### What you have to do
Make an exact copy of the records below. Include every line.

### Data to examine
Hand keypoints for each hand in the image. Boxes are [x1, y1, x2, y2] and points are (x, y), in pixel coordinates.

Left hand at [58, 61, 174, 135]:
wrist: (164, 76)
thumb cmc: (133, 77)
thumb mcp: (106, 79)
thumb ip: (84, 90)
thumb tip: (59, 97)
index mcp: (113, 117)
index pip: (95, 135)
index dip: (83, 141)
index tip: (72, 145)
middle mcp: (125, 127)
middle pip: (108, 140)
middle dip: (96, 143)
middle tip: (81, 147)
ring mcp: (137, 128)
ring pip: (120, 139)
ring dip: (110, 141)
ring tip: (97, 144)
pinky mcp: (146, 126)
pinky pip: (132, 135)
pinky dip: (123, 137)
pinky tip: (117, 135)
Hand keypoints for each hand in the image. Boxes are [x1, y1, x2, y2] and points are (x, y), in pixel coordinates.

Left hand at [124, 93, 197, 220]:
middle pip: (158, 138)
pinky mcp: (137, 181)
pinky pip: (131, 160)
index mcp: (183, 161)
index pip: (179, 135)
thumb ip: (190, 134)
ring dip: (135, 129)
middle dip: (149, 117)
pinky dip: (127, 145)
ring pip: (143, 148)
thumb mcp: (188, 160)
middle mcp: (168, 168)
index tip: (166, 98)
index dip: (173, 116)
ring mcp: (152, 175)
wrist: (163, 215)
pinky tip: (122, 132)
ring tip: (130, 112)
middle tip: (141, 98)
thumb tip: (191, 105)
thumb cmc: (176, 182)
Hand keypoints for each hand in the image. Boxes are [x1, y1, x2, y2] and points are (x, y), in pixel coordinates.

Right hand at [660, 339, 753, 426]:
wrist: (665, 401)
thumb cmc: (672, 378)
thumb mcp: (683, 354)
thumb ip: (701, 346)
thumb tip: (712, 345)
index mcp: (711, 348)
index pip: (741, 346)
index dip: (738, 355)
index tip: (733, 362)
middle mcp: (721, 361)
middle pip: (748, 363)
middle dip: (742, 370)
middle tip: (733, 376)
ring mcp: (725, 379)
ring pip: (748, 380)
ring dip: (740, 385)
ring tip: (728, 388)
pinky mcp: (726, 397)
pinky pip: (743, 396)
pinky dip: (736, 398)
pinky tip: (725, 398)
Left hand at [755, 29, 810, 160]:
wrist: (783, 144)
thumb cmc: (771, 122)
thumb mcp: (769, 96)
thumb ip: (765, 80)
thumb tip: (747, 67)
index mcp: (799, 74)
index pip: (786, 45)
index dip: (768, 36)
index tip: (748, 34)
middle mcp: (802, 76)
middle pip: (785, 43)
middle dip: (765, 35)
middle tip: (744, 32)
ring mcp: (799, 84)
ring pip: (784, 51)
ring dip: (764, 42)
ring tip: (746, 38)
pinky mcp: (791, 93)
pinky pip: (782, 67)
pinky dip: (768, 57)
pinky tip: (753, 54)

### Response to the task
Hand keypoints for each hand in the image. Boxes are [x1, y1, x2, y2] and points are (x, y), in pixel coordinates.

Left hand at [58, 61, 174, 135]:
wrist: (164, 76)
thumb cmc: (133, 77)
thumb mcp: (106, 79)
thumb ip: (84, 90)
thumb tip: (59, 97)
index mcp: (113, 117)
index pip: (95, 135)
index dip: (83, 141)
index tip: (72, 145)
middle mcp: (125, 127)
middle pip: (108, 140)
middle dip: (96, 143)
middle tip: (81, 147)
ring mcp: (137, 128)
ring pip: (120, 139)
ring dip: (110, 141)
ring tip: (97, 144)
pinky mcp: (146, 126)
pinky pip: (132, 135)
pinky dip: (123, 137)
pinky tip: (117, 135)
Hand keypoints for each hand in the image. Boxes are [x1, y1, x2, y2] and points are (x, y), in pixel coordinates.

Left hand at [124, 93, 197, 220]:
middle pip: (158, 138)
pinky mcp: (137, 181)
pinky pip: (131, 160)
index mcp: (183, 161)
index pip: (179, 135)
thumb ip: (190, 134)
ring dip: (135, 129)
middle dip: (149, 117)
pinky dip: (127, 145)
ring pip: (143, 148)
thumb mcp: (188, 160)
middle mcp: (168, 168)
index tip: (166, 98)
index dip: (173, 116)
ring mcp: (152, 175)
wrist: (163, 215)
pinky tip: (122, 132)
ring tip: (130, 112)
middle tip: (141, 98)
thumb tip: (191, 105)
thumb cmc: (176, 182)
Hand keypoints for each hand in the image. Boxes are [x1, y1, x2, y2] and points are (x, y), in pixel coordinates.

Right hand at [660, 339, 753, 426]:
wrist: (665, 401)
thumb cmc: (672, 378)
thumb mcp: (683, 354)
thumb ip: (701, 346)
thumb tip: (712, 345)
index mcp: (711, 348)
index pip: (741, 346)
index dip: (738, 355)
index tip: (733, 362)
middle mcp: (721, 361)
middle pip: (748, 363)
middle dip: (742, 370)
middle tip: (733, 376)
ring mcp: (725, 379)
ring pip: (748, 380)
ring dip: (740, 385)
ring tip: (728, 388)
pinky mcp: (726, 397)
pinky pip: (743, 396)
pinky dip: (736, 398)
pinky tip: (725, 398)
Left hand at [755, 29, 810, 160]:
wrist: (783, 144)
thumb cmc: (771, 122)
thumb mcp: (769, 96)
thumb ip: (765, 80)
thumb tip: (747, 67)
index mcp: (799, 74)
index pip: (786, 45)
index dip: (768, 36)
index tip: (748, 34)
middle mcp: (802, 76)
middle pip: (785, 43)
middle dip: (765, 35)
middle tip: (744, 32)
ring mcp: (799, 84)
ring pip: (784, 51)
ring dip: (764, 42)
ring tip: (746, 38)
pinky mcp: (791, 93)
pinky pip: (782, 67)
pinky dip: (768, 57)
pinky tip: (753, 54)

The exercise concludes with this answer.